((

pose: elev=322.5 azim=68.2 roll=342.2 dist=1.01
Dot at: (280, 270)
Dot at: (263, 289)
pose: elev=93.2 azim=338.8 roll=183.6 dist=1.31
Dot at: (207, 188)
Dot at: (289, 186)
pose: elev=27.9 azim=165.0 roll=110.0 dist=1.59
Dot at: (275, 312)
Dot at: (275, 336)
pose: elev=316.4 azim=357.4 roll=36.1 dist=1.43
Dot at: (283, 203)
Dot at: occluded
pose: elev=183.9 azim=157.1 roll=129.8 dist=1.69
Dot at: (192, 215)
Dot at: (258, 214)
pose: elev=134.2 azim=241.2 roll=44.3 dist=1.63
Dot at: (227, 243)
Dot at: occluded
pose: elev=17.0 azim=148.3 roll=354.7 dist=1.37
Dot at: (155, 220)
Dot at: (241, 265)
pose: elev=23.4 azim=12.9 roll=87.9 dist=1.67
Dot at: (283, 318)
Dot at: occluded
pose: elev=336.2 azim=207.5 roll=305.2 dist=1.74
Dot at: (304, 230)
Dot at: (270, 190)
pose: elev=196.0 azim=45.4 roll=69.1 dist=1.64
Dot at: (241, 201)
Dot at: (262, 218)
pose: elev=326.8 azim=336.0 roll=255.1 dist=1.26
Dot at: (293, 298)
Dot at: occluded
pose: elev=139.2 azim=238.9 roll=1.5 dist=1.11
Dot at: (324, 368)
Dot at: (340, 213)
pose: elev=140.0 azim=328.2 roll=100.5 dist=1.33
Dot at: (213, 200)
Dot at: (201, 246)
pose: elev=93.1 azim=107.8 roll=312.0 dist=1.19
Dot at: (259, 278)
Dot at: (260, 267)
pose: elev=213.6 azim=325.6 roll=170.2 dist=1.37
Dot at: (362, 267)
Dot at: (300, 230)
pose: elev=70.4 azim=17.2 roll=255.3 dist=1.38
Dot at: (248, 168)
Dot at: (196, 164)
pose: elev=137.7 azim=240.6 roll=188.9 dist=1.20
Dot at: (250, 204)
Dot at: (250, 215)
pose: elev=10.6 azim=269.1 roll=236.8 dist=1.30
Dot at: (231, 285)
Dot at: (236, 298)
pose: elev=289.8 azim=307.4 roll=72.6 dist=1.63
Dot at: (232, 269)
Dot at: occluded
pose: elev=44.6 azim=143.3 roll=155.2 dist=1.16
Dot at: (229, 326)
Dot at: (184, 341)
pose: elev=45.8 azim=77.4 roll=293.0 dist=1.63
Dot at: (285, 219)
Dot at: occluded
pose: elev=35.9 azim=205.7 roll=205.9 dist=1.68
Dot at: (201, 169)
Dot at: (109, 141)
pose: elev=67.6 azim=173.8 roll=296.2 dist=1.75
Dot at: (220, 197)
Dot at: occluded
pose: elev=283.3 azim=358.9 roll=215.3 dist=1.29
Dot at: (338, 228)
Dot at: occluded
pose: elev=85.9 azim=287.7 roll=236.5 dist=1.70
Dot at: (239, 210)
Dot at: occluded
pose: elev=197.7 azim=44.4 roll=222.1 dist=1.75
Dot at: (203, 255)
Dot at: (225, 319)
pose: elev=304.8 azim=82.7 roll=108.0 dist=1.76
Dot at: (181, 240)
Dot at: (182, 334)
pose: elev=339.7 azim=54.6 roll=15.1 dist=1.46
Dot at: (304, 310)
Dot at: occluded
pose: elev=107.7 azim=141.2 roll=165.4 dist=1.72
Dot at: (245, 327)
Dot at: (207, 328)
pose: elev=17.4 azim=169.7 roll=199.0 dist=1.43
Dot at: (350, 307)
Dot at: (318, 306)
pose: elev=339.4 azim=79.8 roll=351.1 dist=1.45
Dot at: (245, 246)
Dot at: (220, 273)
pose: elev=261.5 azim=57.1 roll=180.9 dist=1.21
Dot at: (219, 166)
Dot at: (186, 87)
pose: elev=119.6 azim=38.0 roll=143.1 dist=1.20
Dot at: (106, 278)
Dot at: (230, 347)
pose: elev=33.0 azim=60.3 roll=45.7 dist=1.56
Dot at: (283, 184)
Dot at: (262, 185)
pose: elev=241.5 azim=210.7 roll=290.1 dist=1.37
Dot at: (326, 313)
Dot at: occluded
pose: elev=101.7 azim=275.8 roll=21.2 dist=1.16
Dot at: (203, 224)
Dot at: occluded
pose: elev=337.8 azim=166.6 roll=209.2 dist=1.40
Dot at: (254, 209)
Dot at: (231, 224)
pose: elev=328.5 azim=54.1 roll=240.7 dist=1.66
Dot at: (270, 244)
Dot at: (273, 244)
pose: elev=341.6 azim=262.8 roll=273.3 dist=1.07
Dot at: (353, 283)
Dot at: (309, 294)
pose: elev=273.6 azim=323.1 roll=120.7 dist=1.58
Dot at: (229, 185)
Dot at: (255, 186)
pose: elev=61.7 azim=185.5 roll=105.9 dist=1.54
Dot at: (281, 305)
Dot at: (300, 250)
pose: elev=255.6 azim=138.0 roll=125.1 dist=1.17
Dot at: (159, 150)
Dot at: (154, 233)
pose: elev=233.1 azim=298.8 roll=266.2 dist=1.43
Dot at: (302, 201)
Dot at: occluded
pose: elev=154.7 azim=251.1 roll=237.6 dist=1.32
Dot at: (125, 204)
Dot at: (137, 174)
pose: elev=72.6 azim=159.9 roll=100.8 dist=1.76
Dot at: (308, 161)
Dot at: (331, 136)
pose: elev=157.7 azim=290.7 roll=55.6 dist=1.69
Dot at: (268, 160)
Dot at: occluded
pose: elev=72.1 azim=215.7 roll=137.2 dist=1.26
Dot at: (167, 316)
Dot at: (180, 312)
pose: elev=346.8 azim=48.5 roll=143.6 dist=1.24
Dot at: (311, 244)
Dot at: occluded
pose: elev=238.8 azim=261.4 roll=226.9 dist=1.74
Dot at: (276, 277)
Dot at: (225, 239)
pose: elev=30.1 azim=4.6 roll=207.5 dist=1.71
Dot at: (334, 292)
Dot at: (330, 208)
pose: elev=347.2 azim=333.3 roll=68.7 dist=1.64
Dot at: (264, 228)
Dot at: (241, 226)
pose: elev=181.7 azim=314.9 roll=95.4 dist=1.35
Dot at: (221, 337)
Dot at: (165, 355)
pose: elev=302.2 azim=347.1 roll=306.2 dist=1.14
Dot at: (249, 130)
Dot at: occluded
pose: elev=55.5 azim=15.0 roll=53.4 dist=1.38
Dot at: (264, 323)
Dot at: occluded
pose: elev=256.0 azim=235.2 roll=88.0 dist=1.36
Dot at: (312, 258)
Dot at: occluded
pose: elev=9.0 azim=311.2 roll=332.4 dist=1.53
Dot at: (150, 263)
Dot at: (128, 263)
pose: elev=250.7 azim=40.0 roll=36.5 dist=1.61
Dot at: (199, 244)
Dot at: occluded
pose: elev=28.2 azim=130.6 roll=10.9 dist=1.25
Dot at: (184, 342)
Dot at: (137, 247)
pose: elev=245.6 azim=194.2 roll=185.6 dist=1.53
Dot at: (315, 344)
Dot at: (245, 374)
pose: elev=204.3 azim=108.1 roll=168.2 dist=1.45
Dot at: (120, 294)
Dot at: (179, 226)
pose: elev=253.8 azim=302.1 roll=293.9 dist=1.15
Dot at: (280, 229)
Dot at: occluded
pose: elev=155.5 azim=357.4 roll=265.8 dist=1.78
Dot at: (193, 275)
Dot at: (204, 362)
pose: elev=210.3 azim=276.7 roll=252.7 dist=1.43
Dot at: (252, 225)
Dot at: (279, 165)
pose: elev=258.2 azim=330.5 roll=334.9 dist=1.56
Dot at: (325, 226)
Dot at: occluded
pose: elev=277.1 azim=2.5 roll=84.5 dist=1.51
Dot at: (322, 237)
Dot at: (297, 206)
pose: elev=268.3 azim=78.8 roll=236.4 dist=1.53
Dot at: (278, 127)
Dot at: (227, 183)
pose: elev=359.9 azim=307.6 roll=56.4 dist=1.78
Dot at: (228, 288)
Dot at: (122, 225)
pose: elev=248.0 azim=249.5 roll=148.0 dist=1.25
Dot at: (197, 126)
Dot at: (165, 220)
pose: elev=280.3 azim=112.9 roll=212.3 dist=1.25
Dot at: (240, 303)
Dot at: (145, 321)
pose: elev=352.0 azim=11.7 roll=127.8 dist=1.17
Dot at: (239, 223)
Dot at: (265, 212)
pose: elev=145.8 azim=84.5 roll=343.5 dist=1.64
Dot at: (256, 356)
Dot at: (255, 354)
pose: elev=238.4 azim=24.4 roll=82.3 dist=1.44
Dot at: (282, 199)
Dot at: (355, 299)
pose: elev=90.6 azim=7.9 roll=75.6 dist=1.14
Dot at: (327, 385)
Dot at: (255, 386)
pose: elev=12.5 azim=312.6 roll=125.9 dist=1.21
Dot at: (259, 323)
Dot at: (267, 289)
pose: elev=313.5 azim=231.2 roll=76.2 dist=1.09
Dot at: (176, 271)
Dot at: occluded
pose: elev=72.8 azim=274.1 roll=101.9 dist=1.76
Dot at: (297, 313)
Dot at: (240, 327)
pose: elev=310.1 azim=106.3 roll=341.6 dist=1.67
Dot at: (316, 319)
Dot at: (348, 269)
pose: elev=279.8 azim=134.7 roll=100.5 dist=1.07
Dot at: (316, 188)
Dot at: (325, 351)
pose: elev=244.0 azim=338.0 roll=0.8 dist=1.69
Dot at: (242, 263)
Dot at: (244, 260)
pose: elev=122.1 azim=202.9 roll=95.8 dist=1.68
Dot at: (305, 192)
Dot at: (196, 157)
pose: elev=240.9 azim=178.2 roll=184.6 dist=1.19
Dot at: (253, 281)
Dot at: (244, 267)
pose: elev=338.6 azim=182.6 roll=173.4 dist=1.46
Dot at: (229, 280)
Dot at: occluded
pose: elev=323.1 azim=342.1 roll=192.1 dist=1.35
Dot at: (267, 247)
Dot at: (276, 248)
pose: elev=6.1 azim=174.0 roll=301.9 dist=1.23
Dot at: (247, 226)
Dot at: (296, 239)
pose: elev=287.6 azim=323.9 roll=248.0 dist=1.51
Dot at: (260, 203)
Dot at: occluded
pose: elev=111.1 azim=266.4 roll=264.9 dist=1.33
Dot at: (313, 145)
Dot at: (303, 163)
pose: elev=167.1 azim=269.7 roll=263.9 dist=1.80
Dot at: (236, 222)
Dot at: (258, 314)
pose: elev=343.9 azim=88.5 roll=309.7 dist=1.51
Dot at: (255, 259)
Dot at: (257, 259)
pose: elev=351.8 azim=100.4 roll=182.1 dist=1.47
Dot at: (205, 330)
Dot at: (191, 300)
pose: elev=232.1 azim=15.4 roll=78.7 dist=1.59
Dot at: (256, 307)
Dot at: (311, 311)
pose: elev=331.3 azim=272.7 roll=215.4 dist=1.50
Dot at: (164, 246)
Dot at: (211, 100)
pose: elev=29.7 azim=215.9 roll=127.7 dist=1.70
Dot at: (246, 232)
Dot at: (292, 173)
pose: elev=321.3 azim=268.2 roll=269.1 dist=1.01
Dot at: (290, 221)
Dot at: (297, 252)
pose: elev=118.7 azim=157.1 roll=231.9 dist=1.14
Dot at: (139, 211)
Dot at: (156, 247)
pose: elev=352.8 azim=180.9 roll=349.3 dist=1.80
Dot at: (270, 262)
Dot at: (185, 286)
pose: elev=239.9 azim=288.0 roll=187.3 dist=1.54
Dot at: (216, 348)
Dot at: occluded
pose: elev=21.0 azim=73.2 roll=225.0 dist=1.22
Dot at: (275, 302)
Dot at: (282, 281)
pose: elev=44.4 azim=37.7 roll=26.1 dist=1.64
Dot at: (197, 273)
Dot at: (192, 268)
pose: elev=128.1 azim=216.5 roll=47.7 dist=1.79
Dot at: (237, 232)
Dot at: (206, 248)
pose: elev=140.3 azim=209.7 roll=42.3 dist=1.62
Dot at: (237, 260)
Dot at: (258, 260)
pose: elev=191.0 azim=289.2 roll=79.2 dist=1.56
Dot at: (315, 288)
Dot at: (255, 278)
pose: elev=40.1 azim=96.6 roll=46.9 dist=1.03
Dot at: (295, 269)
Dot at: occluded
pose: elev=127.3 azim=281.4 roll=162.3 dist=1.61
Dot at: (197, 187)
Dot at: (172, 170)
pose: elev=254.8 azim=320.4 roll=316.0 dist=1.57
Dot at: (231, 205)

))

Reproduce the listing above without any changes. Start at the line that contains "pose: elev=352.0 azim=11.7" and stop after the line that contains "Dot at: (244, 260)".

ANSWER FOR THE TASK:
pose: elev=352.0 azim=11.7 roll=127.8 dist=1.17
Dot at: (239, 223)
Dot at: (265, 212)
pose: elev=145.8 azim=84.5 roll=343.5 dist=1.64
Dot at: (256, 356)
Dot at: (255, 354)
pose: elev=238.4 azim=24.4 roll=82.3 dist=1.44
Dot at: (282, 199)
Dot at: (355, 299)
pose: elev=90.6 azim=7.9 roll=75.6 dist=1.14
Dot at: (327, 385)
Dot at: (255, 386)
pose: elev=12.5 azim=312.6 roll=125.9 dist=1.21
Dot at: (259, 323)
Dot at: (267, 289)
pose: elev=313.5 azim=231.2 roll=76.2 dist=1.09
Dot at: (176, 271)
Dot at: occluded
pose: elev=72.8 azim=274.1 roll=101.9 dist=1.76
Dot at: (297, 313)
Dot at: (240, 327)
pose: elev=310.1 azim=106.3 roll=341.6 dist=1.67
Dot at: (316, 319)
Dot at: (348, 269)
pose: elev=279.8 azim=134.7 roll=100.5 dist=1.07
Dot at: (316, 188)
Dot at: (325, 351)
pose: elev=244.0 azim=338.0 roll=0.8 dist=1.69
Dot at: (242, 263)
Dot at: (244, 260)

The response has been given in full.